Payrolls Increased in 39 States in September Led by Texas

Payrolls rose in 39 states in September and the unemployment rate fell in 31, a sign the improvement in the U.S. labor market is broad-based.

Texas led the nation with a 36,400 increase in employment, followed by Illinois with 19,300 more jobs, figures from the labor Department showed today in Washington.

Momentum in the labor market continues to improve as the economy withstands a global slowdown, underpinning demand for its goods and workers. Further job gains will be needed for wage growth to accelerate from an anemic pace and provide a lift to consumer spending, which accounts for 70 percent of the economy.

“Companies are finally pretty stretched and feeling a little bit better about the future of economic activity, so they’re more confident in hiring workers,” said Sarah House, an economist at Wells Fargo Securities LLC in Charlotte, North Carolina. “There’s still a lot of variation among the nation, but generally speaking, the trend is pretty positive.”

Colorado was among other states showing gains in employment.

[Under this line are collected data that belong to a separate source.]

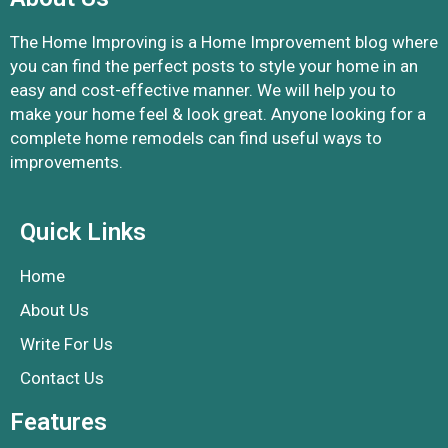
The Home Improving is a Home Improvement blog where
you can find the perfect posts to style your home in an
easy and cost-effective manner. We will help you to
make your home feel & look great. Anyone looking for a
complete home remodels can find useful ways to
improvements.
Quick Links
Home
About Us
Write For Us
Contact Us
Features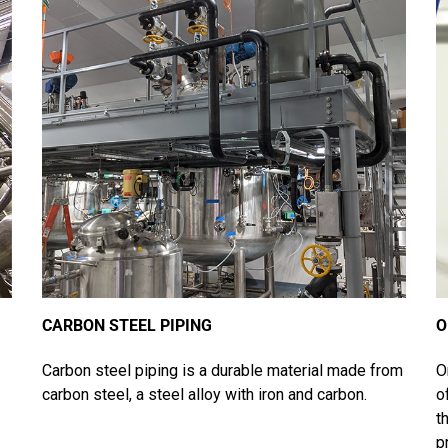
CARBON STEEL PIPING
O
Carbon steel piping is a durable material made from
O
carbon steel, a steel alloy with iron and carbon.
o
t
p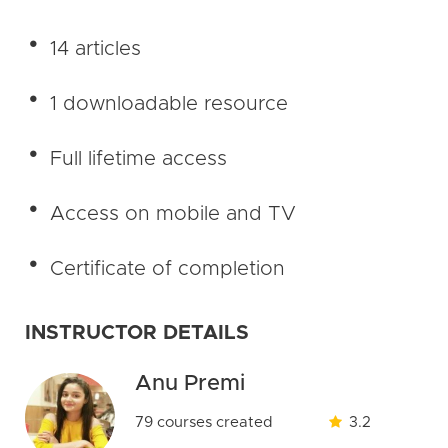
14 articles
1 downloadable resource
Full lifetime access
Access on mobile and TV
Certificate of completion
INSTRUCTOR DETAILS
Anu Premi
79 courses created
3.2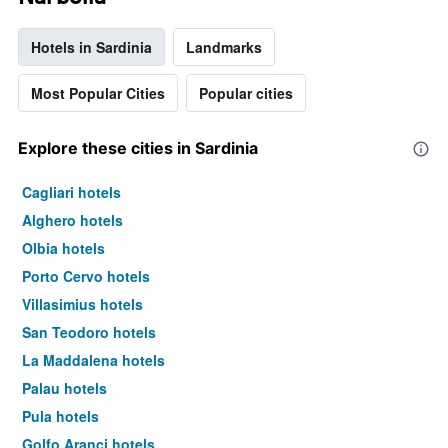
Hotels in Sardinia
Landmarks
Most Popular Cities
Popular cities
Explore these cities in Sardinia
Cagliari hotels
Alghero hotels
Olbia hotels
Porto Cervo hotels
Villasimius hotels
San Teodoro hotels
La Maddalena hotels
Palau hotels
Pula hotels
Golfo Aranci hotels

States showing declines included California, Pennsylvania and Virginia.

The unemployment rate dropped the most in Colorado and Kentucky, which showed decreases of 0.4 percentage point. Vermont and Massachusetts were the only states seeing statistically significant increases in joblessness.

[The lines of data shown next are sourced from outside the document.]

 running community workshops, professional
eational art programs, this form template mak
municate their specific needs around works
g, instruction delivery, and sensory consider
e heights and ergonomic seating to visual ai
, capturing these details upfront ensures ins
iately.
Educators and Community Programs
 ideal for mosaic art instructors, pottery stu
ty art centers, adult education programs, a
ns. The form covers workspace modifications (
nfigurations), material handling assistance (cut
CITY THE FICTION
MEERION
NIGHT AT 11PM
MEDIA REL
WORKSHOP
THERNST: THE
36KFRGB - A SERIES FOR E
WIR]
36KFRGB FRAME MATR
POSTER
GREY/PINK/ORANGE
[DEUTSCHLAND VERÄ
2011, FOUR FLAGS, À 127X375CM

Georgia had the highest jobless rate in the country at 7.9 percent in September. North Dakota had the lowest at 2.8 percent.

Sampling Errors

State and local employment data are derived independently from the national statistics, which are typically released on the first Friday of every month. The state figures are subject to larger sampling errors because they come from smaller surveys, thus making the national figures more reliable, according to the government’s Bureau of Labor Statistics.

Today’s data on state jobs follows a report earlier this month that showed U.S. payrolls added 248,000 workers in September after growing by 180,000 in August, more than previously estimated by the Labor Department. The jobless rate fell to 5.9 percent, the lowest level since July 2008.

Federal Reserve policymakers are debating how much longer to keep interest rates near zero as the labor market improves while they also contend with global economic weakness that threatens to push U.S. inflation to dangerously low levels. The Fed has tapered purchases to $15 billion a month from $85 billion in December 2012.

The U.S. central bank, which cut interest rates to near zero in December 2008, said last month that asset purchases would probably end after its next meeting, on Oct. 28-29, and reiterated that rates would remain on hold for a “considerable time” after the program ends.